Coursework 1
Mathematics for Machine Learning (CO-496)
Instructions
This coursework has both writing and coding components. The coding part must
be done in python. The code will be run on the standard CSG installation and will
be tested on the labTS 1
system. On starting the course you will be given a gitlab
repository. Every commit you make to this repository can be marked automatically.
You are not permitted to use any symbolic manipulation libraries (e.g. sympy) or
automatic differentiation tools (e.g. tensorflow, pytorch) for your submitted code
(though, of course, you may find these useful for checking your answers). You
should not need to import anything other than numpy for the submitted code for this
assignment.
The writing assignment requires plots, which you can create using any method of
your choice. You should not submit the code used to create these plots.
No aspect of your submission may be hand-drawn. You are strongly encouraged to
use LATEX to create the written component.

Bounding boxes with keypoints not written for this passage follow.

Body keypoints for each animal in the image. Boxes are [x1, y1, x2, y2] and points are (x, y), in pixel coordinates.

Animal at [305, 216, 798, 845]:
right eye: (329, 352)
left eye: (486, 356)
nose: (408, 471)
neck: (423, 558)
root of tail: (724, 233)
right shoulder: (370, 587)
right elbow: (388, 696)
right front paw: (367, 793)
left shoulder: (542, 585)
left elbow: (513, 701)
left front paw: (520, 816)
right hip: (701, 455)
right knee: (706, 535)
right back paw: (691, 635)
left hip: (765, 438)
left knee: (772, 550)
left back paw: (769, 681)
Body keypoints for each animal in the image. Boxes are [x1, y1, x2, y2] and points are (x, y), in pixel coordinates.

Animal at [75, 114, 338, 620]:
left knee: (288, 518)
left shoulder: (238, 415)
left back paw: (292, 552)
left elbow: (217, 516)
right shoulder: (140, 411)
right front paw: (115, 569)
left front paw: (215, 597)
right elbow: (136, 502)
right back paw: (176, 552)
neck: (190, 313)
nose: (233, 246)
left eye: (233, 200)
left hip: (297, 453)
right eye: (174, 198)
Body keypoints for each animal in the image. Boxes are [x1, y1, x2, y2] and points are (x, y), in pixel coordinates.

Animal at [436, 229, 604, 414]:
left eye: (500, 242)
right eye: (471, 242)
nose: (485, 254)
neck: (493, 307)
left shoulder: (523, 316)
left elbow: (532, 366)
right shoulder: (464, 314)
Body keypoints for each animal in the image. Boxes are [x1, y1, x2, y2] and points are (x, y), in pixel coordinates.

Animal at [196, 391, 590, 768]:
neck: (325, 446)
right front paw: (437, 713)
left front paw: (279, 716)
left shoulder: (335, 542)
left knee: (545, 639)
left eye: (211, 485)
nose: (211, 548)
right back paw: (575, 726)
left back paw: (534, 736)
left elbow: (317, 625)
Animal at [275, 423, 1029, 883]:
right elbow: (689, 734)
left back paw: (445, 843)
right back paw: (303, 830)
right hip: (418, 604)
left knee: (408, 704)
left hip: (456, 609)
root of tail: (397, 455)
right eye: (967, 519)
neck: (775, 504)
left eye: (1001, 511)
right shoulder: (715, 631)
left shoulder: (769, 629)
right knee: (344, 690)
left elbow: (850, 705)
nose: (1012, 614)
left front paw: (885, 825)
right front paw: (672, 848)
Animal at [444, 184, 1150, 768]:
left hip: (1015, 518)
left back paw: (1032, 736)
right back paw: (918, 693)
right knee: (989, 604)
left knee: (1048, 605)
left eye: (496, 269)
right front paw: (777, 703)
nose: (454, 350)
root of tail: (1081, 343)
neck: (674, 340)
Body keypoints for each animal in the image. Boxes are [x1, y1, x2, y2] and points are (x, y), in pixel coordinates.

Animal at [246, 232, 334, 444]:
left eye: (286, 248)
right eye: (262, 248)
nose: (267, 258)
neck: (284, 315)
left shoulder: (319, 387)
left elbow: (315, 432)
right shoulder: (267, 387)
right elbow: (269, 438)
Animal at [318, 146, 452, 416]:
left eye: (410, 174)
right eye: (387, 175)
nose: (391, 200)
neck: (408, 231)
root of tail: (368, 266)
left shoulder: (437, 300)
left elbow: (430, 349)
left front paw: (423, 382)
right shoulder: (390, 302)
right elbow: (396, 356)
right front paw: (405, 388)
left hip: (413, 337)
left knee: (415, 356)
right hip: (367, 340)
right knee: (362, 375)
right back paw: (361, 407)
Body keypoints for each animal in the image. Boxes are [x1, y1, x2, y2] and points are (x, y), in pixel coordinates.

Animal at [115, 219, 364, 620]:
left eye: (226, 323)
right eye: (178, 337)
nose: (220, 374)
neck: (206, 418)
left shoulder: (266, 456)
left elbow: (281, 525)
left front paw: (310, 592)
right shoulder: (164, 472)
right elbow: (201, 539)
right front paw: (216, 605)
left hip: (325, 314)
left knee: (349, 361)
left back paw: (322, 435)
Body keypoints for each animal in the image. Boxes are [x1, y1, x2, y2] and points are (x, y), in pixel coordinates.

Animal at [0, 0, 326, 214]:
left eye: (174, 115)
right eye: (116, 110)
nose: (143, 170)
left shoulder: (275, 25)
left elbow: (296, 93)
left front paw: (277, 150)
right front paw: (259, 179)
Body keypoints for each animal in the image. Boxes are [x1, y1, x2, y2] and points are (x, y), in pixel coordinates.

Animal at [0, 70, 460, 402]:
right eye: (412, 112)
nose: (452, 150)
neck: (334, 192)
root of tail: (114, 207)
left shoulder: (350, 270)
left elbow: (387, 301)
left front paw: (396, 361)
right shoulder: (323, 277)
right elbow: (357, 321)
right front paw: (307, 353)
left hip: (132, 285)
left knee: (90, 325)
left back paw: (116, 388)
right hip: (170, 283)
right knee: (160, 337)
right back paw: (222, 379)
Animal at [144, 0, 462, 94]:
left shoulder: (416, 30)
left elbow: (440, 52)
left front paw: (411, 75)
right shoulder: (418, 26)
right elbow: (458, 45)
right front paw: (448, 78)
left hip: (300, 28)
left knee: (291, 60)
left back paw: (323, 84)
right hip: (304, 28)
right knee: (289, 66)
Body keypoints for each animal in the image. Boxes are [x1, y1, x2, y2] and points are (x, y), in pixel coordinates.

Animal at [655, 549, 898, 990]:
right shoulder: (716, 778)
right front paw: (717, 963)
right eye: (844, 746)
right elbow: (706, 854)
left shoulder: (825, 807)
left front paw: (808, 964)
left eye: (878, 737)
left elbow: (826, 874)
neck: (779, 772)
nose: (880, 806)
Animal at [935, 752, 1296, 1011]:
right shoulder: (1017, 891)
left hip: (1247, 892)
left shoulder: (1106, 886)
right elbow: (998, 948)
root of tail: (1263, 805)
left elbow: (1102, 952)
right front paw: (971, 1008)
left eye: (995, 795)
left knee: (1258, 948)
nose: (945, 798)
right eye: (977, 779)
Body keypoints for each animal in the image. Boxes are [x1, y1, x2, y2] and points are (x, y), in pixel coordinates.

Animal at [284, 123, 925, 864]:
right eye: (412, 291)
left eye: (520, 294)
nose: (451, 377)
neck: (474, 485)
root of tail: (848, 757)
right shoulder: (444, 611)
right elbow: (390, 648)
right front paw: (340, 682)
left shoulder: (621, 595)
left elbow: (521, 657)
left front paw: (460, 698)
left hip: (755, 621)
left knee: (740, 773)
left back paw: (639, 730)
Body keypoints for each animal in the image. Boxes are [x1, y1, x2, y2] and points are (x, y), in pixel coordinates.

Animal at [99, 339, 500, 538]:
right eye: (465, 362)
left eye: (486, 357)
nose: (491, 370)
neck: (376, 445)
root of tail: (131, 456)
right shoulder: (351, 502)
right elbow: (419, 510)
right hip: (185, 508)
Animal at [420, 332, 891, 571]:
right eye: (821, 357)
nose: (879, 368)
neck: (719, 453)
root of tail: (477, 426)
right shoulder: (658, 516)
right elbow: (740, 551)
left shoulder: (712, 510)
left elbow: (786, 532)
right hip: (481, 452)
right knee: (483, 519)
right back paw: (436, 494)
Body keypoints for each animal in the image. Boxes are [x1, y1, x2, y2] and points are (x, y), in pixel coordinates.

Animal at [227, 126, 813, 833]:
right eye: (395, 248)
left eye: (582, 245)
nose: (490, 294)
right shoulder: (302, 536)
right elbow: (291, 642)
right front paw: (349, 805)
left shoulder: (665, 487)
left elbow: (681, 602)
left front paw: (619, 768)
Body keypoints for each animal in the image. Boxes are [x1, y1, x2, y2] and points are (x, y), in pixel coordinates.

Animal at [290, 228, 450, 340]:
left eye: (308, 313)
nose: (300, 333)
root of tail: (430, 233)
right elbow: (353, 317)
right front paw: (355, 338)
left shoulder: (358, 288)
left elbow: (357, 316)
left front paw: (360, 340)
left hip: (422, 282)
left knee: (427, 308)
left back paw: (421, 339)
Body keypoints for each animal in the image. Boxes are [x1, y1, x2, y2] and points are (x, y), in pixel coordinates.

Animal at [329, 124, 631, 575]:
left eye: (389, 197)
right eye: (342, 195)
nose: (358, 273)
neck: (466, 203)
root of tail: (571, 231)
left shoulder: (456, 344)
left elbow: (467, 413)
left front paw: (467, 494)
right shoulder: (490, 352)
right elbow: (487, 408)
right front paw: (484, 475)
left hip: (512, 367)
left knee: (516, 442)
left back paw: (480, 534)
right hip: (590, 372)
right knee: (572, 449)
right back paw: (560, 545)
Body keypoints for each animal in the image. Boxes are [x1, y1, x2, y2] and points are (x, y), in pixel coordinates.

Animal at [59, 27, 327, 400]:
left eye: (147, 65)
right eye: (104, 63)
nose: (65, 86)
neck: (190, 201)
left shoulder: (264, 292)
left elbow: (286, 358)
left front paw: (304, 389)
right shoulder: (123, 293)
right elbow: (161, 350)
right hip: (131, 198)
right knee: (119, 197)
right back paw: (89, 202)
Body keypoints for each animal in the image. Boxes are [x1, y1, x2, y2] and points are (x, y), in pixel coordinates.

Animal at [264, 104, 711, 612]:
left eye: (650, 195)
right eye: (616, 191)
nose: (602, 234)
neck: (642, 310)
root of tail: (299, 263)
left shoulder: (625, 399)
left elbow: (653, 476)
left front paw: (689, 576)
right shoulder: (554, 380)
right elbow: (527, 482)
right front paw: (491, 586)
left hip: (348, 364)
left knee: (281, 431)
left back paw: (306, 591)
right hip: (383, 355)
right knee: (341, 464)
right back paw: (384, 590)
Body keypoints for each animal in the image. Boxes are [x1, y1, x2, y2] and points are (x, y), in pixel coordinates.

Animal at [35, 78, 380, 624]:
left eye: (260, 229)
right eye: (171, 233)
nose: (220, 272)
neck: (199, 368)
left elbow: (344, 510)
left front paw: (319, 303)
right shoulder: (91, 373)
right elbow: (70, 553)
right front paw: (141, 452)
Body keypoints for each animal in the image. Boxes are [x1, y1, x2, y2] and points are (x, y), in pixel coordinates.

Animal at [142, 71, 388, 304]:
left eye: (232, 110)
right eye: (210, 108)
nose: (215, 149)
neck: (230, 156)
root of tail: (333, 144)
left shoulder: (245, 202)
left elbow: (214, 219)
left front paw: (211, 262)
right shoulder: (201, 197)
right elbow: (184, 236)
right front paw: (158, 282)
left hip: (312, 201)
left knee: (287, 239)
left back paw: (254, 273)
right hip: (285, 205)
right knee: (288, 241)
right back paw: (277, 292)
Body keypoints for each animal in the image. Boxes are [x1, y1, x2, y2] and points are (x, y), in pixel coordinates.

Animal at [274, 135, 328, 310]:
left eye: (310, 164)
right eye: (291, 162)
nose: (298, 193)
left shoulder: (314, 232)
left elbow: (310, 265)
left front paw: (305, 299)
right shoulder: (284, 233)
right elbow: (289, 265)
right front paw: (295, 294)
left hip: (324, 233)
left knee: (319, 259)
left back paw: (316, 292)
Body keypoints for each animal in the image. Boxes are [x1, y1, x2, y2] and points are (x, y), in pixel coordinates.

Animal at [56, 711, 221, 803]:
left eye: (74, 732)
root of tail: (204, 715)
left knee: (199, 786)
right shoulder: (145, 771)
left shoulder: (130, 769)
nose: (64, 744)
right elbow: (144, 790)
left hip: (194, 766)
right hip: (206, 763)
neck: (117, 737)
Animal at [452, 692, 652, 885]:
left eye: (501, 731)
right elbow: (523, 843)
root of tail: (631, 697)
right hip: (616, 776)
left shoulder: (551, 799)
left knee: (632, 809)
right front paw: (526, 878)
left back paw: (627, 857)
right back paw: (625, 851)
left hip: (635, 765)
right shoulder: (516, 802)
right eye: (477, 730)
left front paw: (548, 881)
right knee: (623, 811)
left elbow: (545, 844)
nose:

You are required to submit the following:
A .pdf file for your written answers, submitted through CATe
A .py file which implements all the methods for the coding exercises, submitted
through gitlab.
1https://teaching.doc.ic.ac.uk/labts
1
1 Differentiation
In this question, we define the following constants:
We define also the following functions, which are all R
2 → R
f1(x) = x
T x + x
TBx a
T x + b
T x
f2(x) = sin(x a)T(x a)+ (x b)
TB(x b)
f3(x) = 1 exp
(x a)T(x a)+ exp
a) Write f1(x) in the completed square form (x ? c)
>C(x c) + c0.
3 marks for
correct C
correct c
correct c0
lose a mark for any incorrect notation
b) Explain how you can tell that f1 has a minimum point. State the minimum value
of f1 and find the input which achieves this minimum.
2 marks for
the appropriate eigenvalues and accompanying explanation
the minimum value stated and the input which achieves this value
c) Write a python function grad_f1(x) that return the gradient for f1.
4 marks
d) Write a python function grad_f2(x) that return the gradient for f2.
6 marks
e) Optional: Write a python function grad_f3(x) that return the gradient for f3. If
you don’t do this question you still need the gradient for the next part, but you
can use an automatic differentiation package. autograd is recommended as a
good lightweight option, but you could also use e.g. pytorch, tensorflow, mxnet
or chainer.
There are no marks for this question, but you can still submit the code to labts to
verify your answer.
2
f) Use your gradients to implement a gradient descent algorithm with 50 iterations
to find a local minimum for both f2 and f3. Show the steps of your algorithm
on a contour plot of the function. Start from the point (1, 1) and state the step
size you used. Produce separate contour plots for the two functions, using first
component of x on the x axis and the second on the y.
4 marks for:
sensible scales, plots labeled, contours visible (use at least 20)
correct functions shown
gradient descent for first plot with 50 points, converging to minimum
gradient descent for second plot, converging to one of the minima
g) For the two functions f2 and f3, discuss the qualitative differences you observe
when performing gradient descent with step sizes varying between 0.1 and 1,
again starting the point (1, ?1). Briefly describe also what happens in the two
cases with grossly mis-specified step-sizes (i.e. greater than 1), with a reason to
explain the difference in behaviour.
6 marks for:
observation about number of minima for f2
observation about large stepsizes for f2
observation about number of minima for f3
observation about different behaviour for different moderate stepsizes for f3
observation about large stepsizes for f3
explanation for the difference in behaviour
版权所有:编程辅导网 2021 All Rights Reserved 联系方式:QQ:99515681 微信:codinghelp 电子信箱:99515681@qq.com
免责声明:本站部分内容从网络整理而来,只供参考!如有版权问题可联系本站删除。